# [Tareas y ejercicios]
1) En el texto sobre el Día de Muertos, ¿qué contestaron los griegos cuando Darío les preguntó cuánto querían por comerse los cadáveres de sus padres?
2) Retome el texto sobre el Día de Muertos y continúelo a partir de su última oración.

# [Texto proporcionado]
- - -
En el fondo del festejo colectivo a los “muertos” subyace la actitud del hombre respecto de la muerte, su eterna, temida y respetada compañera, no bien entendida debido a la confusa variedad de enseñanzas y orientaciones religiosas y filosóficas cuya influencia infunde miedo irracional. Este tema se aborda en culturas ancestrales que enseñan las diferentes actitudes que el hombre de su tiempo adoptó ante la muerte, de alegría unas, de tristeza otras, según el enfoque que colectivamente se le atribuyera. Para una cultura el nacimiento constituye signos de tristeza porque se arriba a un mundo de difíciles experiencias, para otra, como la nuestra, la muerte produce esos síntomas a causa de la ausencia del ser querido, aunque en aquellas es de alegría porque se reintegra el alma a una dimensión en donde disfrutará la experiencia adquirida.

La costumbre impera cuando hace cultura, el Día de Muertos en gran parte del territorio nacional los panteones lucen atestados, plenos de cempasúchil, aunque ya pocas lágrimas porque el recuerdo y el tiempo son bálsamo que diluye o atenúa el sufrimiento. No solo los “camposantos” lucieron pletóricos de gente, también iglesias en donde se guardan las cenizas de quienes son cremados, una modalidad que progresivamente va ganando adeptos. Y no es “nueva”, por cierto, así lo narra Heródoto un siglo antes de nuestra era: Darío “llamó a los griegos que estaban con él y les preguntó cuánto querían por comerse los cadáveres de sus padres, respondiéndole que por ningún precio lo harían. Llamó después Darío a unos indios llamados Calacias y les preguntó cuánto querían por quemar los cadáveres de sus padres y ellos les suplicaron que no dijera tal blasfemia”. Lo disímbolo de las creencias demuestra el peso de una cultura y confirma el aserto de Píndaro, porque mientras los griegos quemaban a sus muertos, los Calacias se los comían.
- - -
# [Entradas de datos recopiladas]

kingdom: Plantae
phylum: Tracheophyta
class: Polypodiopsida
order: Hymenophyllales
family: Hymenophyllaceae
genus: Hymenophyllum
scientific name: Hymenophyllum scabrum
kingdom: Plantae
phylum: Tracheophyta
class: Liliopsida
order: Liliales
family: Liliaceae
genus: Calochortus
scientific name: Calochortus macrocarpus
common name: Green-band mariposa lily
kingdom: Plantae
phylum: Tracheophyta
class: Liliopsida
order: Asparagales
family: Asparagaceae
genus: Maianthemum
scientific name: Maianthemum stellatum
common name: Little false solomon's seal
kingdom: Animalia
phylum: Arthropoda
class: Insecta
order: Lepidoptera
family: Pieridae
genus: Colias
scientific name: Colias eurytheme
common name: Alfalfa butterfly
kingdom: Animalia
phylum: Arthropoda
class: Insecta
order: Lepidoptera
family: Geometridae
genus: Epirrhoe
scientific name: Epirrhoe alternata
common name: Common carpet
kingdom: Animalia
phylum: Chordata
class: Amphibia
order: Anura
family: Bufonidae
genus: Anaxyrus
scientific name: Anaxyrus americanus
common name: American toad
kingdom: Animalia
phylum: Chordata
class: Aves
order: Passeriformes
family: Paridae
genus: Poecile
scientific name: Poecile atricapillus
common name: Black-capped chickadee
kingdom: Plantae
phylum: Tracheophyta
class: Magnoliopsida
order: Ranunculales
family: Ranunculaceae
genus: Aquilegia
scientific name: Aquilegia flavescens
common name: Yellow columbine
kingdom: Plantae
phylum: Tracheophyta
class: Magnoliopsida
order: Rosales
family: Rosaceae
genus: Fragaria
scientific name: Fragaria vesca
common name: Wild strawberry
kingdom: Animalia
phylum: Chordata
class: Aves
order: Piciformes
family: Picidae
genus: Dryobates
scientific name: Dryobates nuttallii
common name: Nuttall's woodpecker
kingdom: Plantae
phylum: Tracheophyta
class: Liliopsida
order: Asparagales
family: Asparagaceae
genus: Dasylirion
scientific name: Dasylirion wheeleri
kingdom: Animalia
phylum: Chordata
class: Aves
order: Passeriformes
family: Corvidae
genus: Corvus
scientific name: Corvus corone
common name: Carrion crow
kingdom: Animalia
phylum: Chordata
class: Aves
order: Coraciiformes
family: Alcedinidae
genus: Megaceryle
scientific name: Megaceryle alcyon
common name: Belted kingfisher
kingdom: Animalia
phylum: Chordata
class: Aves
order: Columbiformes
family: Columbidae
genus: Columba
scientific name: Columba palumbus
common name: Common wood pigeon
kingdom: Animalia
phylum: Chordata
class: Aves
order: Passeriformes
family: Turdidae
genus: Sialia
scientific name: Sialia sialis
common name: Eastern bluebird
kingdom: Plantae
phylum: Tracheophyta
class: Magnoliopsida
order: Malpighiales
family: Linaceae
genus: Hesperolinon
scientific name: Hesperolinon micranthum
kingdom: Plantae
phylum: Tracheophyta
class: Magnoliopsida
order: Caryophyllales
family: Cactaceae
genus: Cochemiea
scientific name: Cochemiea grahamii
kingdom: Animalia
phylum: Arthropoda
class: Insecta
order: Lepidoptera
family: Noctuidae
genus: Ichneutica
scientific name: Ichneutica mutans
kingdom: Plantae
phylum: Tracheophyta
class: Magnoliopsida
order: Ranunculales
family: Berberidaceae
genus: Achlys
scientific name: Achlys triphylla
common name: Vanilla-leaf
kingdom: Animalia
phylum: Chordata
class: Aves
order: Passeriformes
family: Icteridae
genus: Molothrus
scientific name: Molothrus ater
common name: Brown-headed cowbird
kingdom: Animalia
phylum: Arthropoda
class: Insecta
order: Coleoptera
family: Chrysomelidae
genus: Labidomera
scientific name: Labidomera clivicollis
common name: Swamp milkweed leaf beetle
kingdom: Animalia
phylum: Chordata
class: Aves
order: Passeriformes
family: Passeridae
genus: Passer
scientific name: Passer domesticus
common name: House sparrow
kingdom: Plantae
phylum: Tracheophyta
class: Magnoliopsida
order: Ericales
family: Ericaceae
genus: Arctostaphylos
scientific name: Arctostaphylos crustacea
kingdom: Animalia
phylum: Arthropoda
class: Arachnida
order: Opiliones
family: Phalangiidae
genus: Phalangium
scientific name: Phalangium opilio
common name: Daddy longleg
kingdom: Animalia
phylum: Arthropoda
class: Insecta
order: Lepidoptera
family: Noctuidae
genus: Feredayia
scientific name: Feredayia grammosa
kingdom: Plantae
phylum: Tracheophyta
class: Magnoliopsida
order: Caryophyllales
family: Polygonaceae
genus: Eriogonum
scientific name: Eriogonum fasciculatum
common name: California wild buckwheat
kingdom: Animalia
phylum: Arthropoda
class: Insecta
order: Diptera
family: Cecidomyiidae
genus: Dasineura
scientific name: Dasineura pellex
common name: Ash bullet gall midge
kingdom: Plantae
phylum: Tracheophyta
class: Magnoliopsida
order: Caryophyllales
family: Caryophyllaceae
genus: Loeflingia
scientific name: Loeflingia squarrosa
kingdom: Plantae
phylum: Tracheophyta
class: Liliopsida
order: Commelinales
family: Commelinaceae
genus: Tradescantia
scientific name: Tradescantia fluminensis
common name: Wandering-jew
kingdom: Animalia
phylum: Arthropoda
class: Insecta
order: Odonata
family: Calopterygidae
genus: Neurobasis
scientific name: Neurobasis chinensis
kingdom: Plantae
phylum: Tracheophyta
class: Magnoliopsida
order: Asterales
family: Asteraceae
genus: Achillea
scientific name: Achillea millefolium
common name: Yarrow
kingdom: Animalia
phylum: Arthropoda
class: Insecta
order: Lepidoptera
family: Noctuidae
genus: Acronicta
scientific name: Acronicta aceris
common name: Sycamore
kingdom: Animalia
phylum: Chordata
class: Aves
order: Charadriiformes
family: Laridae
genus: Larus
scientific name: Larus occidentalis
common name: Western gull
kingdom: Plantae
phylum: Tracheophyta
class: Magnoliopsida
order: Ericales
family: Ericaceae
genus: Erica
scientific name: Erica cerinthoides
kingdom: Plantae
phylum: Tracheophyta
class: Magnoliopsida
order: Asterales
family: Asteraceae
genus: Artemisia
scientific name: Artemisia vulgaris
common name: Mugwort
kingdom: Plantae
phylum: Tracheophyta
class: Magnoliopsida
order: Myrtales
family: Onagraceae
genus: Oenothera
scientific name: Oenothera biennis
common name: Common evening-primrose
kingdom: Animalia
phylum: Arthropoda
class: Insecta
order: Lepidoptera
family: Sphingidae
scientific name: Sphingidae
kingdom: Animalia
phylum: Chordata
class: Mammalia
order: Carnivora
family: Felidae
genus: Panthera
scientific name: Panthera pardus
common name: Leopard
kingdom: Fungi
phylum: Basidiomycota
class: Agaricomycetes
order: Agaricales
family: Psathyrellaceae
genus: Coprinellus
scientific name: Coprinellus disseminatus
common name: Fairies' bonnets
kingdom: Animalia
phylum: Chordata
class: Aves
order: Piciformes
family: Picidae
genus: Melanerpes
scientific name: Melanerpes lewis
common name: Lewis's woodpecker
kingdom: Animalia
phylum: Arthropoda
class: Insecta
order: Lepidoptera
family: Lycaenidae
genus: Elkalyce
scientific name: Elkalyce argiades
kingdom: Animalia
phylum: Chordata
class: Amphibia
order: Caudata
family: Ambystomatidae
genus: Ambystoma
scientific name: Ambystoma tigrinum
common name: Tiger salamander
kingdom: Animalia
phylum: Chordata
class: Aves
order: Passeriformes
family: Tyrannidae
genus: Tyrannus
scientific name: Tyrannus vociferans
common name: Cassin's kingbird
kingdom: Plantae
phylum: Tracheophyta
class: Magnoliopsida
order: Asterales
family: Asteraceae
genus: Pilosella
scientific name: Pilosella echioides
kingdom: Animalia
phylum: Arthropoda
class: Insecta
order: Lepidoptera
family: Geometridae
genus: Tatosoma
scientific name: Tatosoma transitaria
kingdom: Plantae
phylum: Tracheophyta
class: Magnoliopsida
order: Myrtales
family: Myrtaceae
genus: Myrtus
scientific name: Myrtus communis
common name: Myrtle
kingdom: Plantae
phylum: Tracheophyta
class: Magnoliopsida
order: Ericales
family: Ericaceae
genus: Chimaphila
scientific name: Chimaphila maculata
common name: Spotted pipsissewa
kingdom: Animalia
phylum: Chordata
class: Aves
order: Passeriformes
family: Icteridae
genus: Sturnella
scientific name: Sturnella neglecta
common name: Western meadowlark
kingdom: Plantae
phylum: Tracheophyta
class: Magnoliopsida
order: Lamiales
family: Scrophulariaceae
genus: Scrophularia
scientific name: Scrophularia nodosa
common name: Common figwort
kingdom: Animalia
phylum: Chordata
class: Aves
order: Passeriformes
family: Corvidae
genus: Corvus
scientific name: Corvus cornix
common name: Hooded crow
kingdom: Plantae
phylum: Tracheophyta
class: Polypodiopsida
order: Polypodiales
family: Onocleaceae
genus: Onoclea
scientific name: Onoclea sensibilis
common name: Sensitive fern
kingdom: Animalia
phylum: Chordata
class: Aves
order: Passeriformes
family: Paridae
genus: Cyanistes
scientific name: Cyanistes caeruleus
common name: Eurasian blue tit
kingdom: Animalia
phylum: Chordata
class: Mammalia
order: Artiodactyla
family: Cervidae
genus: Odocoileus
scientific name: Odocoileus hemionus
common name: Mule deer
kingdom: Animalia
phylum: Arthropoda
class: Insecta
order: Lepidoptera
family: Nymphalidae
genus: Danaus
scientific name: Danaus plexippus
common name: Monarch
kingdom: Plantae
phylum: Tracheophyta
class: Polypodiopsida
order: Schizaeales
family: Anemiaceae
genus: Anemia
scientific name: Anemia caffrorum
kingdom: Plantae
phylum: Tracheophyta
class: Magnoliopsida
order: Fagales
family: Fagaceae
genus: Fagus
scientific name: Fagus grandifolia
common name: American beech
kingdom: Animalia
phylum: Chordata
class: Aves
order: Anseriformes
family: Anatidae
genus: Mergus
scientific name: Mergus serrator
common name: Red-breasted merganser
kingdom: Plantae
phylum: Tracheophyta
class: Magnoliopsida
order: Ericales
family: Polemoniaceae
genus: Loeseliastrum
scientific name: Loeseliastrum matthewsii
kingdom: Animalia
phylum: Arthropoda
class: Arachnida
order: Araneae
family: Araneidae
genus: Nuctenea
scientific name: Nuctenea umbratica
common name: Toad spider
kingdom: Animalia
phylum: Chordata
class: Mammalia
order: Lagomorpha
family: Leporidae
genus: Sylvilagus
- - -
# [Respuestas a tareas]
1) Que no lo harían por ningún precio.

2)
En contraste, ni los Persas ni los egipcios acostumbraban quemar cadáveres, pues los primeros tenían al Fuego como un Dios, ¿cómo ofrecerle un cadáver? Y los egipcios embalsamaban a sus muertos para impedir se los comieran los gusanos. (También enseña que la cópula con cadáveres es de tiempos remotos, porque el cadáver de mujeres principales era entregado a los embalsamadores tres o cuatro días después, “para que no se unan con ellas”).

La muerte es referencia humana; escribe Heródoto: para los antiguos egipcios “el alma del hombre es inmortal, al morir el cuerpo entra siempre en otro animal que entonces nace; después que ha recorrido todos los animales terrestres, marinos y volátiles, torna a entrar en un cuerpo humano que está por nacer y cumple ese ciclo en tres mil años…”. No perdían la familiaridad con la muerte, pues en los convites de gente rica acostumbraban tener labrado en madera la imitación de un cadáver para retozar en su torno y exclamar: “mírale, bebe y huelga, que así serás cuando mueras”.

Ese pasaje egipcio trascendió los tiempos y lo encontramos en los romanos cuando al poderoso acompañaba quien le hablaba al oído para recordarle su condición de simple mortal, e impedir la soberbia que da el poder; pero el hombre es hombre y su débil condición lo convierte en víctima propicia de las pasiones.

Está científicamente comprobado que la materia no muere, solo se transforma, entonces ¿dónde está el alma, adónde va cuando cambia de domicilio?

Quizá Séneca nos oriente mejor: “El alma no forma parte de esta masa terrestre que se llama cuerpo; es una emanación de la substancia celestial, y las cosas celestiales, por su naturaleza, están en movimiento continuo… El cuerpo, prisión del alma, se mueve en todos sentidos en continua agitación, él es quien padece las torturas, sobre él se ejercen los suplicios, las persecuciones, las enfermedades. Pero el alma es sagrada, el alma es eterna, el alma es intangible: no alcanza a ella ningún brazo”.